Der Kunde hat nämlich seine Teilnehmer mit gerade mal 20-30cm 
Kabellänge verbunden und der Bus steigt so alle 3-4 Mintuen für
50-100ms aus und läuft dann wieder.

Ggf. ein Echo auf der viel zu kurzen Leitung?!

Aber dafür brauche ich "Beweise".

Danke


----------



## Ralle (8 Oktober 2007)

Diese Info habe ich auch, allerdings nicht schriftlich niedergelegt, sondern von einem, der sich hauptamtlich der Busfehlersuche widmet. Grund sei, daß sich bei vielen nahe beieinanderliegenden Klemmstellen, Fehler und mögliche Übergangswiderstände zu stark auf den Bus auswirken. Also wenn mal 2 Teilnehmer nahe beieinander liegen, sollte das schon gehen, aber im Schaltschrank sind es ja manchmal 8 und mehr.


----------



## Krumnix (8 Oktober 2007)

Jo. Hier sind es 18 Umrichter von Danfoss, die nebeneinander gepresst sind.
Aber ohne "Beweise" glaubt mir der Betrieber leider nicht


----------



## Krumnix (8 Oktober 2007)

Hmmmm. Vielleicht hab ich was gefunden.

Und zwar folgendes:
Die Länge zwischen 2 Teilnehmer ist abhängig von ihrer Wertigkeit.
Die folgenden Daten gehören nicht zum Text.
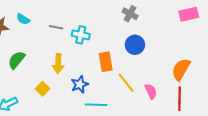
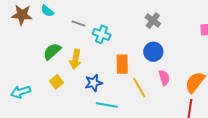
green semicircle: (16, 60) -> (52, 51), moved
pink semicircle: (151, 91) -> (164, 78), moved

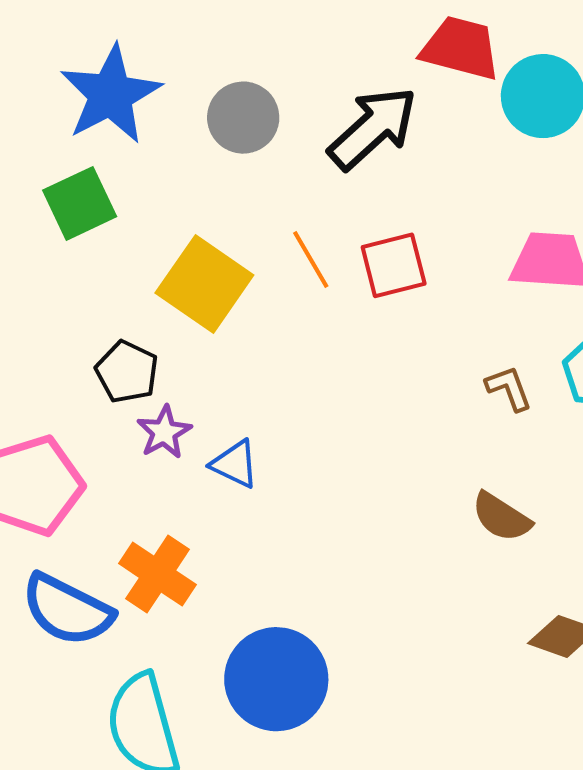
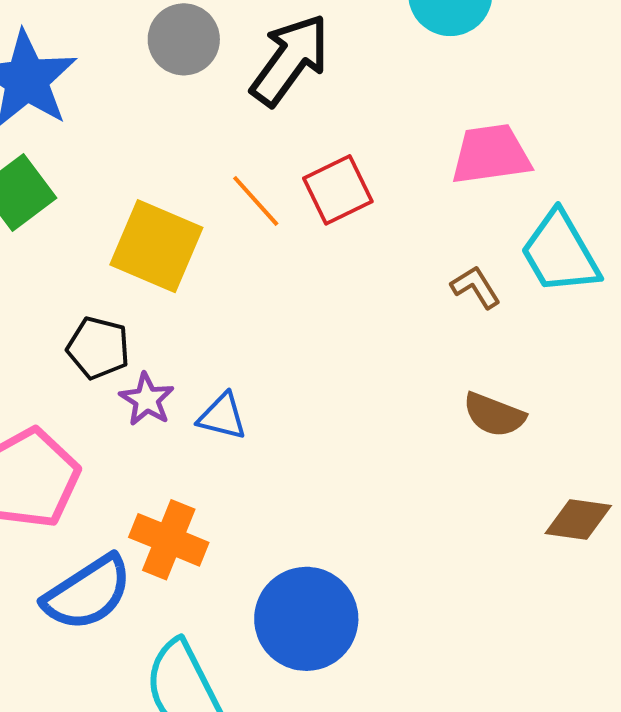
gray circle: (243, 118) -> (184, 39), moved
blue semicircle: (67, 610) -> (88, 593), turned -48

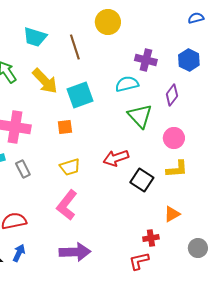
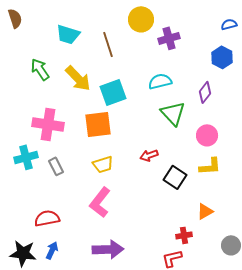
blue semicircle: (196, 18) -> (229, 24), moved
purple cross: (146, 60) -> (169, 38), moved, turned -30
orange square: (65, 127) -> (98, 124), size x1.8
red arrow: (116, 158) -> (149, 155), size x0.7

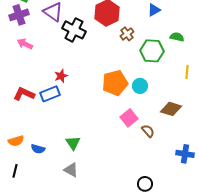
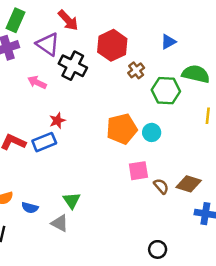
green semicircle: (177, 37) -> (196, 74), size x1.6
pink arrow: (25, 44) -> (37, 82), moved
brown diamond: (171, 109) -> (189, 184), moved
pink square: (129, 118) -> (138, 171), turned 30
gray triangle: (71, 170) -> (60, 223), moved

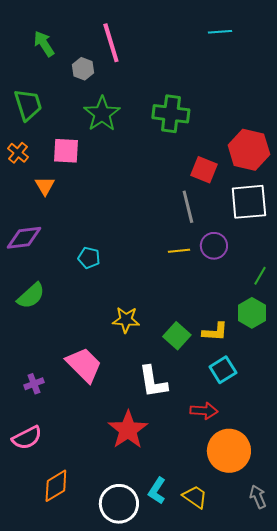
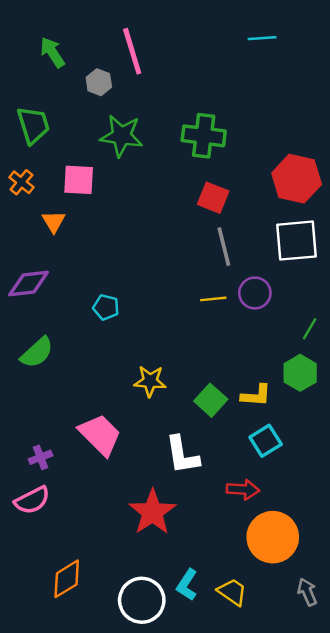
green star: (102, 114) -> (121, 136), turned -30
red square: (204, 170) -> (213, 198), moved
pink semicircle: (27, 438) -> (32, 500), moved

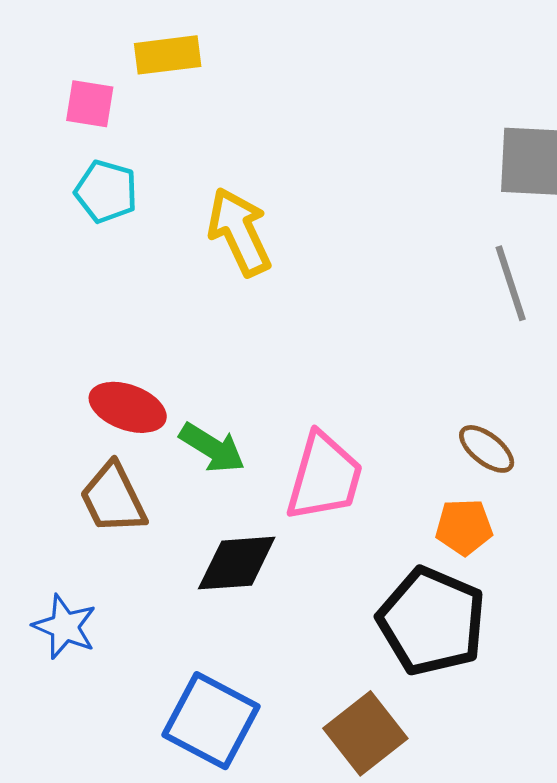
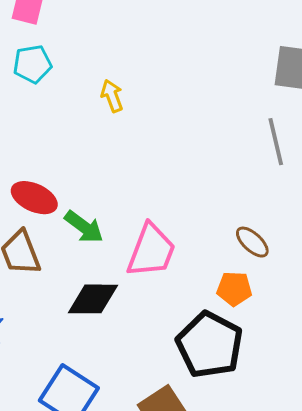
cyan pentagon: (106, 191) -> (32, 64), turned -30
yellow arrow: (239, 232) -> (112, 96), size x0.6

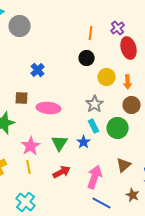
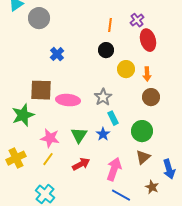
blue cross: (38, 70) -> (57, 54), moved
brown square: (22, 98) -> (41, 90), size x1.6
gray star: (95, 104) -> (103, 97), moved
green circle: (118, 128) -> (142, 131), moved
pink star: (31, 146) -> (50, 138), turned -30
yellow line: (29, 167) -> (48, 159), turned 48

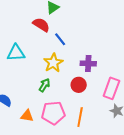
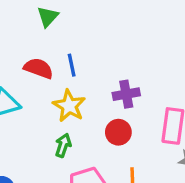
red semicircle: (41, 25) -> (38, 68), moved
blue line: (60, 39) -> (72, 65), turned 40

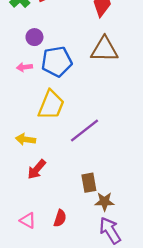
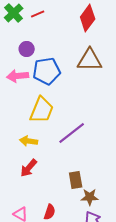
pink arrow: (24, 67) -> (18, 76), size x1.5
yellow arrow: (26, 139) -> (29, 141), moved

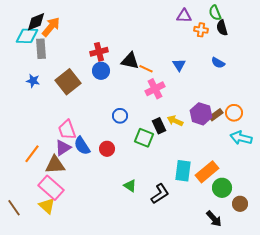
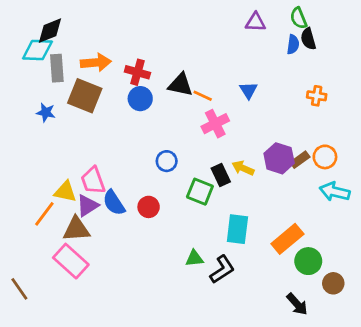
orange arrow: (51, 27) -> (96, 62), moved, turned 45
orange cross: (201, 30) -> (317, 96), moved
red cross: (99, 52) -> (137, 72), turned 30
blue semicircle: (218, 63) -> (293, 44), moved, turned -112
brown square: (68, 82) -> (85, 96), moved, turned -30
cyan rectangle: (183, 171) -> (237, 229), moved
green triangle: (130, 186) -> (194, 258), moved, turned -40
yellow triangle: (47, 206) -> (65, 192), moved, turned -30

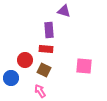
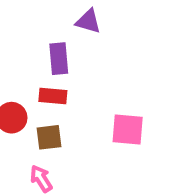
brown square: (44, 70) -> (49, 137), turned -32

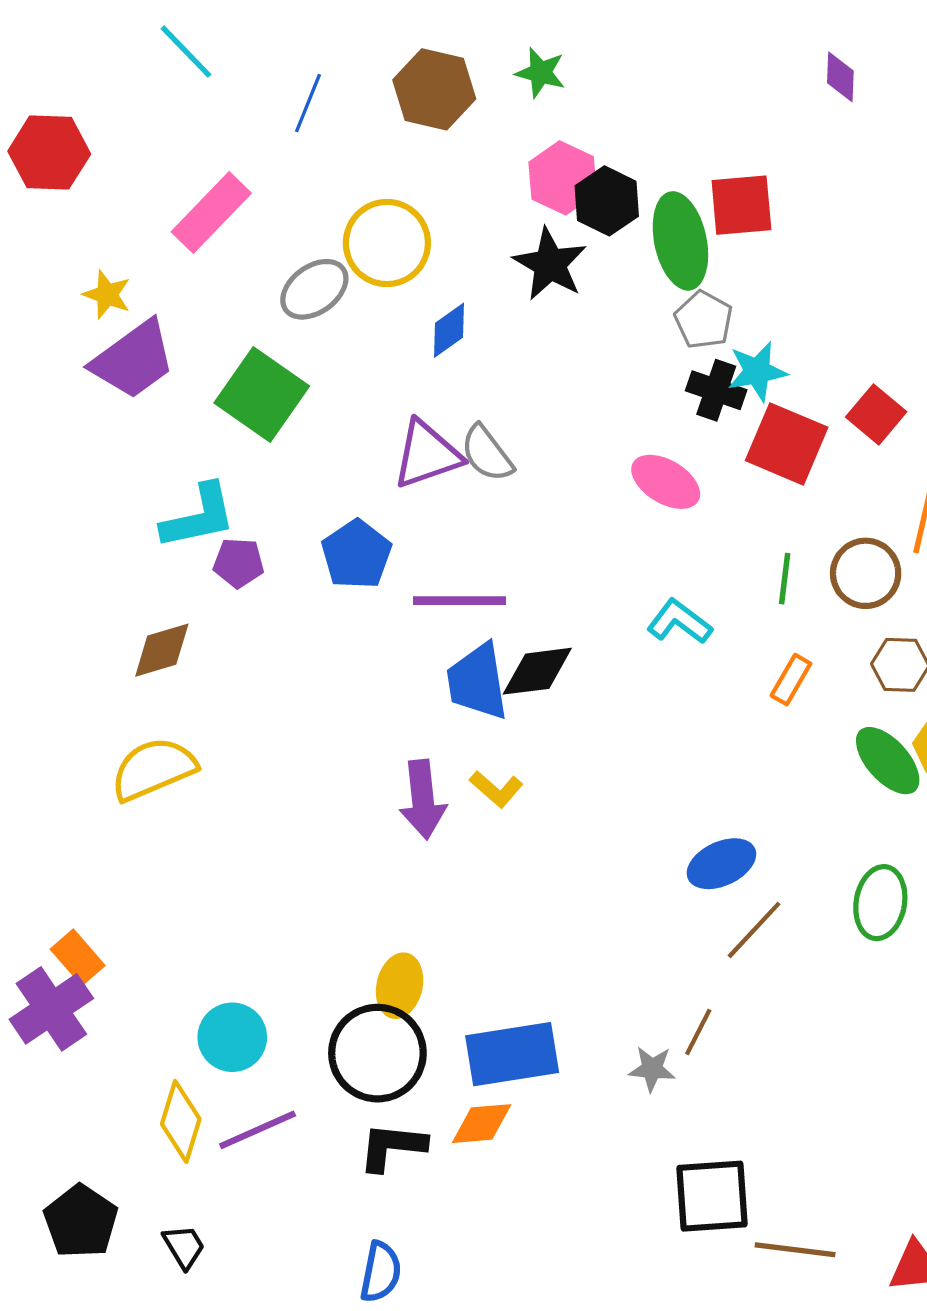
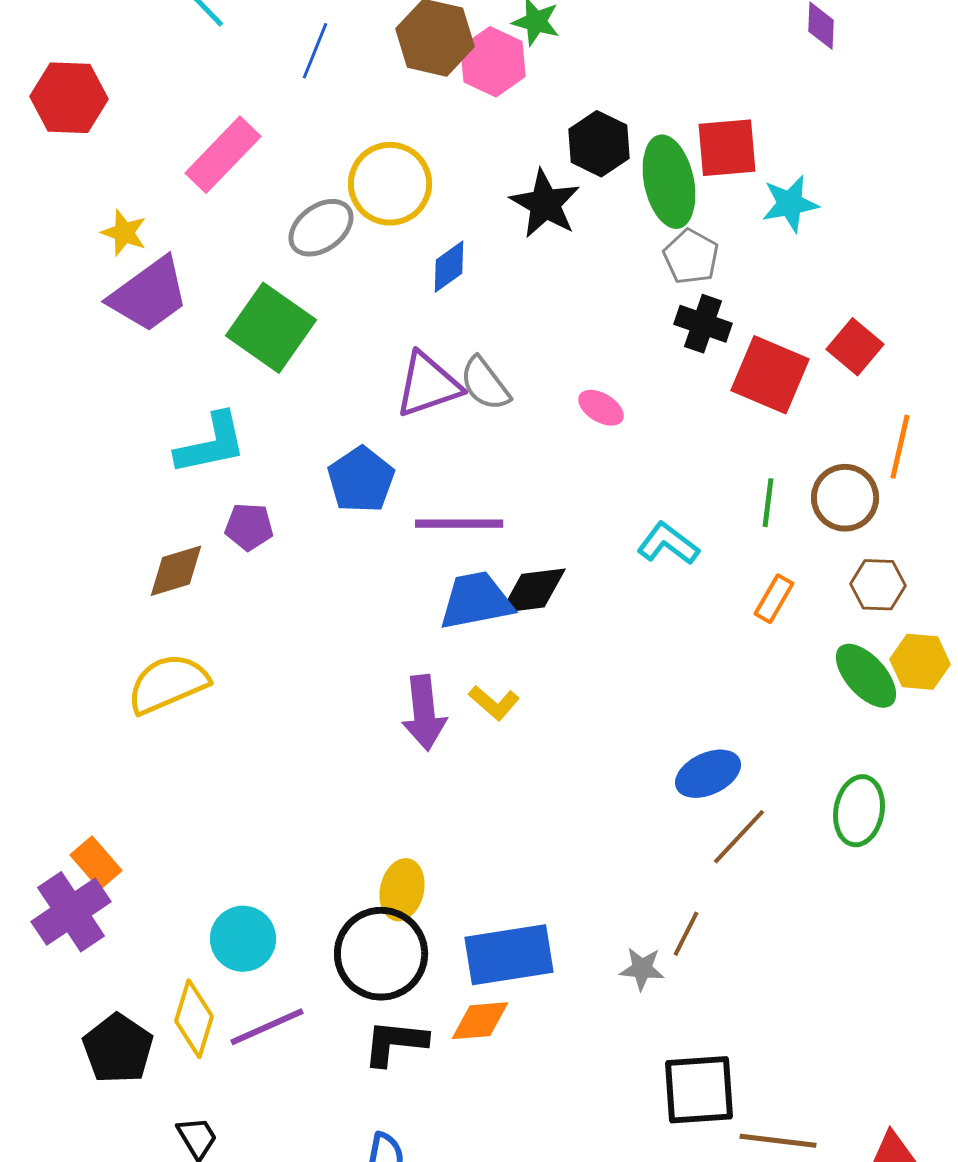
pink hexagon: (563, 178) -> (493, 62), moved
cyan star: (757, 371) -> (790, 204), moved
pink ellipse: (666, 482) -> (601, 408), moved, size x0.7
purple pentagon: (239, 563) -> (249, 527), moved
blue trapezoid: (477, 682) -> (476, 601), turned 88
black pentagon: (81, 1221) -> (118, 1049), moved

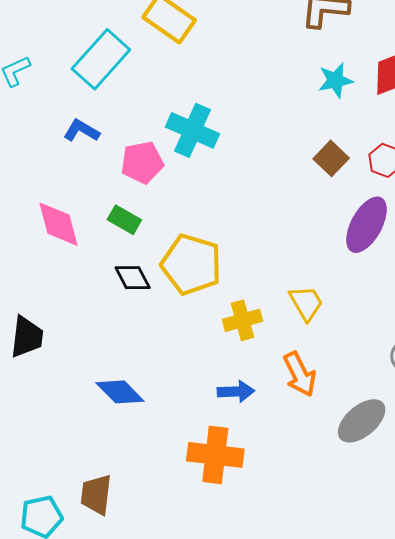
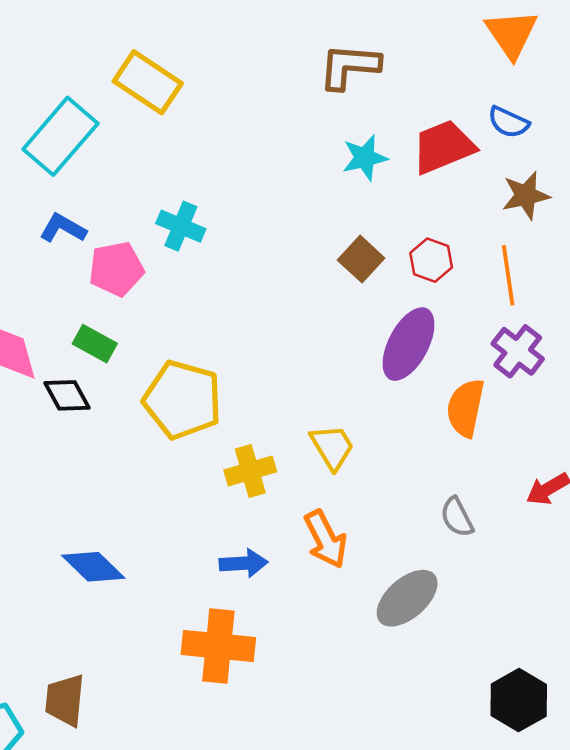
cyan cross: (192, 130) -> (181, 226), size x0.7
blue L-shape: (81, 131) -> (63, 228), moved
black diamond: (133, 278) -> (67, 395), moved

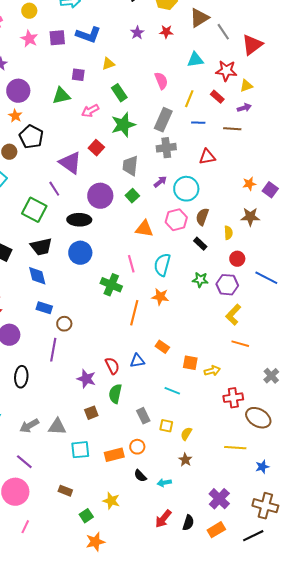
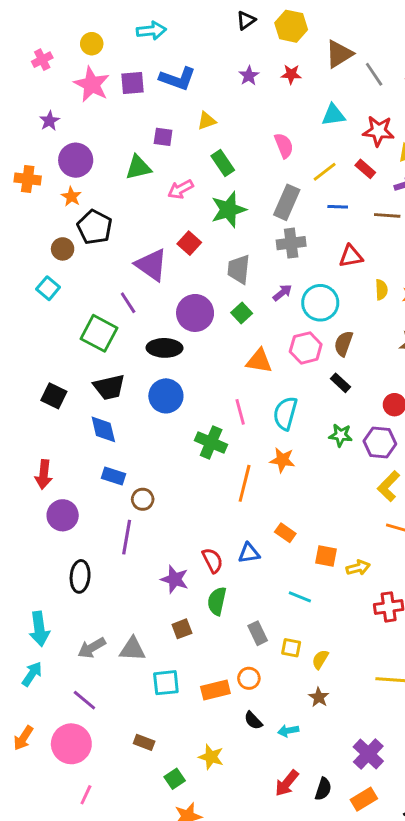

Ist die Länge zwischen 2 Teilnehmer >10m ist die Wertigkeit egal.

Ist die Länge <10m so muss der Abstand überprüft und berechnet
werden.

Pro Teilnehmer am Bussegment ergibt sich dann folgende Wertigkeiten:

Normaler Busstecker (auch mit Programmierschnittstelle) hat eine
Wertigkeit von 0,1.

18 Teilnehmer am Bus ergibt eine Wertigkeit von 1,8
Abstand zwischen den Teilnehmer ist dann mindestens 1,8m.

Die Wertigkeit der anderen Busteilnehmer wie Umrichter etc. ergeben
sich daraus, das sie eine Direktverbindung haben und auch 0,1 als
Wertigkeit.

Busstecker mit einer Stichleitung haben Wertigkeit von 1,5 z.B.

Werde das jetzt mal austesten, aber scheint so gegeben zu sein.

Gruß


----------



## Ralle (8 Oktober 2007)

Die Quelle würde mich mal interessieren, wenn möglich.


----------



## marlob (8 Oktober 2007)

Hier die Quelle


----------



## Gecht (8 Oktober 2007)

Krumnix schrieb:


> Ggf. ein Echo auf der viel zu kurzen Leitung?!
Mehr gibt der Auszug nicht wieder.